Of course the word ‘communist’… has been cheapened and prostituted. But if we allow it to disappear, we surrender to the supporters of order, to the febrile actors in the disaster movie …. a politics reinvented at the grassroots level of the popular real, and the sovereignty of the idea …it will distract us from the disaster movie and remind us of our uprising. (P. 100)
What, though, prevents communism from being unrealizable, visionary, intrinsically unsafe given Stalin, the show trials, the gulags? Badiou’s transformative philosophy, a metapolitics that seems quite improbable given its basis in the mathematics of set theory, is the short answer to this. His central claim that ‘mathematics is ontology’ does not mean that being is mathematical but that mathematics expresses the ontological truth that there is no ‘one’, no ultimate harmony or consistency to being. There is no God, not totality, only what Badiou calls the ‘multiple’. So while a set presents a unified grouping it only does so because multiplicity is counted, as a ‘one’. What this means in practice is that the seemingly impossible, that which is not counted, is possible.
The realm of politics is concerned with the contingencies of every situation, the forms of subjectivity that can arise, and the unpredictability of the new. Revolutionary change is the bringing into the count what was previously excluded, the undoing of the rules, insurrection by the uncounted, and the challenge to the State which operates to stabilize the multiple, to limit the possibilities. Most of The Communist Hypothesis is about how this happened in May 1968 in France, in China’s Cultural Revolution and in the Paris Commune of 1871 and how a truth, a term of special meaning for Badiou, emerges from the consequences of these ‘events’. A term that also has a special significance in Badiou, an event is a rupture in the normal order of things that inaugurates possibilities from the seemingly impossible. This abstruse territory is the concern of the last section of The Communist Hypothesis but it is rooted in real life and one realises how the philosophy does give substance to the political.
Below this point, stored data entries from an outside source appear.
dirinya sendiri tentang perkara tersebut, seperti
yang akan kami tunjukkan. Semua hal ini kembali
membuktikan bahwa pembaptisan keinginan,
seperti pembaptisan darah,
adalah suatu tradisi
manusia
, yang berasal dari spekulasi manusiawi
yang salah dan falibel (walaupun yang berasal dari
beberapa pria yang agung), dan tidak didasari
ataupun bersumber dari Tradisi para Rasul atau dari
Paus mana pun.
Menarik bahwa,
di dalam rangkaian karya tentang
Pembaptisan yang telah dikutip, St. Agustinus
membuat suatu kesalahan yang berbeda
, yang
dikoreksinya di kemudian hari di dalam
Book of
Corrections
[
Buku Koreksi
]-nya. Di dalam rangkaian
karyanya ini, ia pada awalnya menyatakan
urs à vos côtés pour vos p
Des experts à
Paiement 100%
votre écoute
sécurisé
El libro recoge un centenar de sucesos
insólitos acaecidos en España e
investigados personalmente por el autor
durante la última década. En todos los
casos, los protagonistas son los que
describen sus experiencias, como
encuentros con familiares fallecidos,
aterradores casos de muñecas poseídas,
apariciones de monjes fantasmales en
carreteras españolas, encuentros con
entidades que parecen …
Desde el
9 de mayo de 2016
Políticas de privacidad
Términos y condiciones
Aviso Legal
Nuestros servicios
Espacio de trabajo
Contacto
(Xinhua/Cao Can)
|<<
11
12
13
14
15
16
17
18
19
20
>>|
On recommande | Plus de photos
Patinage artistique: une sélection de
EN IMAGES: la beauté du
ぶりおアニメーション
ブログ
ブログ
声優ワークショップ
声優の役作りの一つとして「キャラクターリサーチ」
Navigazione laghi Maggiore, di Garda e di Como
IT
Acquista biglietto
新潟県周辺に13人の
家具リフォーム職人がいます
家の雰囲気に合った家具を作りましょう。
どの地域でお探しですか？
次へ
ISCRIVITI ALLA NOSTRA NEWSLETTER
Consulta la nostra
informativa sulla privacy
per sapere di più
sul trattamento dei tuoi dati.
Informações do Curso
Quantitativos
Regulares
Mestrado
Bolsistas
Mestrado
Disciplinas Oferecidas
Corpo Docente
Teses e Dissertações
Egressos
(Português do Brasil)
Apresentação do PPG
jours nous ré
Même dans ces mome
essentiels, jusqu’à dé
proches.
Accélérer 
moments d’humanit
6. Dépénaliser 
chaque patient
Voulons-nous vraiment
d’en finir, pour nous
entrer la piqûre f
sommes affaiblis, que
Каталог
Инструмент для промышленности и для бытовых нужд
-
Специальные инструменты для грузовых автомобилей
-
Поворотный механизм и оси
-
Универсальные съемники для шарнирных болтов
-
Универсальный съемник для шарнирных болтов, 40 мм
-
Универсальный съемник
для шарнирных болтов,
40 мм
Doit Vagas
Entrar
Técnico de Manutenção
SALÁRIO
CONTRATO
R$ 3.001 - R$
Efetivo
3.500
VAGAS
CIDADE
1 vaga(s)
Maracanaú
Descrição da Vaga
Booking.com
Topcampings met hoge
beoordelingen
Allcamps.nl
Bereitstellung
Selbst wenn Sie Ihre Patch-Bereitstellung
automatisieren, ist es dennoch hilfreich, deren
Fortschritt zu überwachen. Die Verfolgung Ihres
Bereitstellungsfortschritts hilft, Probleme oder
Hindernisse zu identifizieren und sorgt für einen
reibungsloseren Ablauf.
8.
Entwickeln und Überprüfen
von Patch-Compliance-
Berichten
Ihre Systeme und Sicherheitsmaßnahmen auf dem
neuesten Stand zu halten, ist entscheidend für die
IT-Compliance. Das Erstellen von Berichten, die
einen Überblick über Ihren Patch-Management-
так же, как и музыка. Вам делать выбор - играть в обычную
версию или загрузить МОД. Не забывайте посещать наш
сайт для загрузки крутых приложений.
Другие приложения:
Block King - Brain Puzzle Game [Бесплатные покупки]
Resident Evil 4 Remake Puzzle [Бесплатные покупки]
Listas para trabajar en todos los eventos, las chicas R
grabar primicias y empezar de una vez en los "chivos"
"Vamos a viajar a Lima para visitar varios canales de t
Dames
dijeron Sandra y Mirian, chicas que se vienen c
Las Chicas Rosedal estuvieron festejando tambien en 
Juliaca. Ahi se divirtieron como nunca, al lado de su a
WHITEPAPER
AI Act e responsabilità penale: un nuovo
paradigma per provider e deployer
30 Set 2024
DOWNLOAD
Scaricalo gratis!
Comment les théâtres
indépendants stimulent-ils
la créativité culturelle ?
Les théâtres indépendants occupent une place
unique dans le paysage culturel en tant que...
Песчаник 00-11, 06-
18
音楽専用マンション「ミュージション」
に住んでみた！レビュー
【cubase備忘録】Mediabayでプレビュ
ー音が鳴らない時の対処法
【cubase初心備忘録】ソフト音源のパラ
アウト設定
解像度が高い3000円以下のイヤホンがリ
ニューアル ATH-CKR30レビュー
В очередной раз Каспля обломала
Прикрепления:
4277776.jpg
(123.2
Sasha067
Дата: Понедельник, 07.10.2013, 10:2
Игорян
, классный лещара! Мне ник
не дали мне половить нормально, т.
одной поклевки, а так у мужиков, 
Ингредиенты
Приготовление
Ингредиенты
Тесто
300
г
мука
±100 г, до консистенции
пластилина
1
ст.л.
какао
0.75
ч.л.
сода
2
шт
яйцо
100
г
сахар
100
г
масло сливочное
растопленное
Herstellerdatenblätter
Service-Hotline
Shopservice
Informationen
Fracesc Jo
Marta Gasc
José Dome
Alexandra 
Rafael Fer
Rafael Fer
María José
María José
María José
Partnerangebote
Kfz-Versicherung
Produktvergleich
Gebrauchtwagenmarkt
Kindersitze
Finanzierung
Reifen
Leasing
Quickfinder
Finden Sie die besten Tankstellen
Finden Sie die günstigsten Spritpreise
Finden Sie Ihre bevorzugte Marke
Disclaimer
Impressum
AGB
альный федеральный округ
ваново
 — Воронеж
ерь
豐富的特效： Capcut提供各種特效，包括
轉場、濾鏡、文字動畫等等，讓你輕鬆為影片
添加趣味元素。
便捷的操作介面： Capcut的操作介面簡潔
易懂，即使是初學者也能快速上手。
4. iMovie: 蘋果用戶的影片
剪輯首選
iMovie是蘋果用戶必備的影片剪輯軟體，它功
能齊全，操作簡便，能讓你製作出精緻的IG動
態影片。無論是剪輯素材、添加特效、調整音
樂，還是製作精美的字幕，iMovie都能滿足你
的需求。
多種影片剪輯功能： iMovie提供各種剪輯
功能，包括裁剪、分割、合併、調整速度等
In practice and as consciousness, a blending of ‘facts’ with possibilities is always there, an elusive dimension that connects an ordinary individual with the idea that surprises happen, things could be very different. This is the idea of communism and the name is worth keeping because it connects us with all those who struggled in the past and keeps the possibility of change in the foreground. ‘We can, so we must’ Badiou concludes.
The Communist Hypothesis, like The Meaning of Sarkozy, can be read unaided but when it comes to most of his other works readers are likely to banjaxed without some assistance. Alain Badiou: Key Concepts can be recommended as a sound introduction to the range of Badiou’s thought. Its virtue, especially for a collection by different writers, is an unpretentious style that carries the reader along despite some fairly difficult ideas. The essays on Ontology and Politics relate most directly to The Communist Hypothesis but there is plenty more to whet your appetite and point the way forward to a reading of the formidable Being and Event. There is a title in the Reader’s Guides series from Continuum that sets about explicating the text. The style is off-putting at times, overloading itself with academese but it provides useful pointers and before you know it you’ll be googling set theory and back at school poring over mathematical symbols.